Although they don’t represent the majority of victims, case studies in Chinese state media spotlight an unlikely demographic: graduate students, with some holding doctoral degrees. They are often lured into the illicit operations by friends and acquaintances, experts say. GASO says an increasing number of people are drawn to these compounds from countries like Malaysia and Taiwan.

NOW READ RELATED STORY: Asian crime gangs turn to human trafficking to scale ‘pig butchering’ crypto scams

Workers in pig butchering compounds face human rights abuses, including physical and psychological torture, arbitrary detention, and various forms of labor exploitation, according to the OHCHR.

GASO has also reported on cases of rape in these compounds. “A lot of people do want to go home,” says Hannah. “They are actually trapped in the company.”

Disrupting the pig butchering complex

It felt wrong to head back to my hotel with its extensive wine list and big swimming pool after hearing the story she’d just told. But we’d finished our coffees and Hannah had someone she needed to meet. Her phone buzzed a lot: scam victims, officials, sources, other GASO members, more journalists. One of her colleagues had joined our conversation halfway through and listened quietly. They were clearly very busy.

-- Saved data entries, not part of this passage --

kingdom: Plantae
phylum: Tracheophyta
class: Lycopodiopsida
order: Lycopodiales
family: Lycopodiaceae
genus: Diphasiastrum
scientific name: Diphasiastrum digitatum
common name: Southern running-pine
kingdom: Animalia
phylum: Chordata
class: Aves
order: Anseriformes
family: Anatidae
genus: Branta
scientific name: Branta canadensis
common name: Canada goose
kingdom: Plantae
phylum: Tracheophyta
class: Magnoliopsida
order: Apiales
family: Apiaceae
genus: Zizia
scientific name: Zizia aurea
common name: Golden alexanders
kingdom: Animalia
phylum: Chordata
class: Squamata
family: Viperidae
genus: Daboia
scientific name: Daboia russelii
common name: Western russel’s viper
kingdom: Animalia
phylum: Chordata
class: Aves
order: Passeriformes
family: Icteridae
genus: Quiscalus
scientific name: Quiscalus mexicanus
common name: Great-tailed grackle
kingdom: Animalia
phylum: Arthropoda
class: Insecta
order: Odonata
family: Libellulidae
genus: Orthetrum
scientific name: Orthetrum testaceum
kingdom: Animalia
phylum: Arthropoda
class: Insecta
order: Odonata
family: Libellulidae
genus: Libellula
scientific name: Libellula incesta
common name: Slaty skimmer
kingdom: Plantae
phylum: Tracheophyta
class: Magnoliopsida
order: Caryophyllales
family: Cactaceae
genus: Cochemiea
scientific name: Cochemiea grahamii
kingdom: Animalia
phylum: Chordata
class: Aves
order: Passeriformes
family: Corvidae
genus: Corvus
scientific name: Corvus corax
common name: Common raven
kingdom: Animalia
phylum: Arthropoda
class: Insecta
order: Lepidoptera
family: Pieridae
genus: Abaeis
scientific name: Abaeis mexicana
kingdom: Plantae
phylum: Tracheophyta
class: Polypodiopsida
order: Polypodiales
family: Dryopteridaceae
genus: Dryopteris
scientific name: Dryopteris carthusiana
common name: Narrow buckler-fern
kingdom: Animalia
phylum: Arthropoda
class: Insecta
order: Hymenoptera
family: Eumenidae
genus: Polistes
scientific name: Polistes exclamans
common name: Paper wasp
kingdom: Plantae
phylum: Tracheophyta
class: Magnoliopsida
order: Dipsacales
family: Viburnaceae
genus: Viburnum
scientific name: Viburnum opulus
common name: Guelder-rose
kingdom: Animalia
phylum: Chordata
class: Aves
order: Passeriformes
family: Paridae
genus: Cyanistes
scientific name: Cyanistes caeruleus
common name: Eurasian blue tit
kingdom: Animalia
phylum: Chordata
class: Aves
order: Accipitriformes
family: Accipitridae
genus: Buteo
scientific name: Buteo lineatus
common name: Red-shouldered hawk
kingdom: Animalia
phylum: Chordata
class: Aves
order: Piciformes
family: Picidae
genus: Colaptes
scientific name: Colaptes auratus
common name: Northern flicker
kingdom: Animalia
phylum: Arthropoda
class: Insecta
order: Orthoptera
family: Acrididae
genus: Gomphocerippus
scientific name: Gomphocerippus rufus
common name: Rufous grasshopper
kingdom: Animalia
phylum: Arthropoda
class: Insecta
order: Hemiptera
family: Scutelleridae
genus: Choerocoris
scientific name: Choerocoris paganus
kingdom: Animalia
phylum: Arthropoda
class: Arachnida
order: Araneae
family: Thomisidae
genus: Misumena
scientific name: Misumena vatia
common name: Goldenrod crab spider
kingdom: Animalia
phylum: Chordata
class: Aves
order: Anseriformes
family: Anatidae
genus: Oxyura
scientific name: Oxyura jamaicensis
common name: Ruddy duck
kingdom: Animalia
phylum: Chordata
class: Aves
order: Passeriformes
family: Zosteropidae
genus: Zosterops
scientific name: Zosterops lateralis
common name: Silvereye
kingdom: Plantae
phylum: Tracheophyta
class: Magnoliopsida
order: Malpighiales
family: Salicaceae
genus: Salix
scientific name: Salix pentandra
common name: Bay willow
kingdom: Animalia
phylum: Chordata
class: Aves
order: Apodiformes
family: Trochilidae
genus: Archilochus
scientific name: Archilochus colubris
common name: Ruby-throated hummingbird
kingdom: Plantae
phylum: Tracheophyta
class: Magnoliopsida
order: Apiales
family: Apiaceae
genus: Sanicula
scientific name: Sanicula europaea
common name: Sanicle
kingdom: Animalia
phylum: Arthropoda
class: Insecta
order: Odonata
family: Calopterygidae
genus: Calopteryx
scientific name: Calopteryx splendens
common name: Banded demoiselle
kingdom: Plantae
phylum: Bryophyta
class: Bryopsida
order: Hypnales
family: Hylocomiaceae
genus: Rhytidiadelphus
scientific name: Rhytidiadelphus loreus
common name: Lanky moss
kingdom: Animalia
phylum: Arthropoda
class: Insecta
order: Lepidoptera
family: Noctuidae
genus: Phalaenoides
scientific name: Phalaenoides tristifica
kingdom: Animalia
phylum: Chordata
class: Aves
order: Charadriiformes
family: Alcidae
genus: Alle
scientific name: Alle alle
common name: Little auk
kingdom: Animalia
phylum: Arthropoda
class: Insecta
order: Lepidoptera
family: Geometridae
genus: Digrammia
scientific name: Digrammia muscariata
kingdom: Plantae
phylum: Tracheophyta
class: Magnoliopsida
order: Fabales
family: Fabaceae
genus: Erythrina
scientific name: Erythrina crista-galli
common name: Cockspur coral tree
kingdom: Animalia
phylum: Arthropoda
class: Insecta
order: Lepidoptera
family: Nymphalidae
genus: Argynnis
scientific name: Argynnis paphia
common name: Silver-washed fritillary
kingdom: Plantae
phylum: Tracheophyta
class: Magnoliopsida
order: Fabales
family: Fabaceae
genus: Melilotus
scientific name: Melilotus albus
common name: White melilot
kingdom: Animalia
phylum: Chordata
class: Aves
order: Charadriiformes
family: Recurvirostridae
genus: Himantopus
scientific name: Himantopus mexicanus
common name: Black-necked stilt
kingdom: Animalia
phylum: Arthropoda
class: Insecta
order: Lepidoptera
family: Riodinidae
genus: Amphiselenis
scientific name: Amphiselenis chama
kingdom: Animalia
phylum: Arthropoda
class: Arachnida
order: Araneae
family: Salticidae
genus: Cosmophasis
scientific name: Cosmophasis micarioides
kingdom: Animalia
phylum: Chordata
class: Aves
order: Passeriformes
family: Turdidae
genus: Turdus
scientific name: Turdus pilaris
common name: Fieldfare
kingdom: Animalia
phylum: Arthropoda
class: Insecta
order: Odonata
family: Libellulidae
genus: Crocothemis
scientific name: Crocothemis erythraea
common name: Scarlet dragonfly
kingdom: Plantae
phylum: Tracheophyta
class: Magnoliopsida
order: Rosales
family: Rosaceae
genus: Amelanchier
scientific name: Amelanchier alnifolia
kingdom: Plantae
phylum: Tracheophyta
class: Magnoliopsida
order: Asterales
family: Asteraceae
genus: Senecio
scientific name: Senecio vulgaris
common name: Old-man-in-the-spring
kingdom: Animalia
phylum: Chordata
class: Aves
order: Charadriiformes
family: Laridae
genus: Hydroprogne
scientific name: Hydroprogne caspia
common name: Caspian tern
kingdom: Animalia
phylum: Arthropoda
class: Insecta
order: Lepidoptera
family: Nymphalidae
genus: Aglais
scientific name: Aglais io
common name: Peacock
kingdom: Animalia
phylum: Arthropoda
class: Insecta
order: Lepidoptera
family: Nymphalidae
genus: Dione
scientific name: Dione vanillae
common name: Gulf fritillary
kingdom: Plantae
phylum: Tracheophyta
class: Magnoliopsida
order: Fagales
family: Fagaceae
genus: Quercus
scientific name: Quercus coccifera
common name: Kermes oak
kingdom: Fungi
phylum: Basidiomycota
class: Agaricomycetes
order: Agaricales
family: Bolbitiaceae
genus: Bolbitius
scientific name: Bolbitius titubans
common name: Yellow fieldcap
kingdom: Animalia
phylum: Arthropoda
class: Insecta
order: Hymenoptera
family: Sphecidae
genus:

Hannah says she’s still upset. She hasn’t got her money back. But she’s blunt about what the future holds. “Funding is running very low these days,” she admits.

Hannah and GASO have made progress in disrupting the pig butchering complex. In several cases, her team has been able to remove people from compounds, she said.

Death threats

It hasn’t gone down well. The owners of the companies are “super angry,” she says. One group in Vietnam has sent her death threats.

Hannah worries about her safety, and that of her team members. They don’t use their real names when they can help it.

But she’s realistic about their chances with the pig butcherers. “They don’t know who we are. And one day someone will ask…” she told me. “I just don’t think that I’m gonna live for very long.”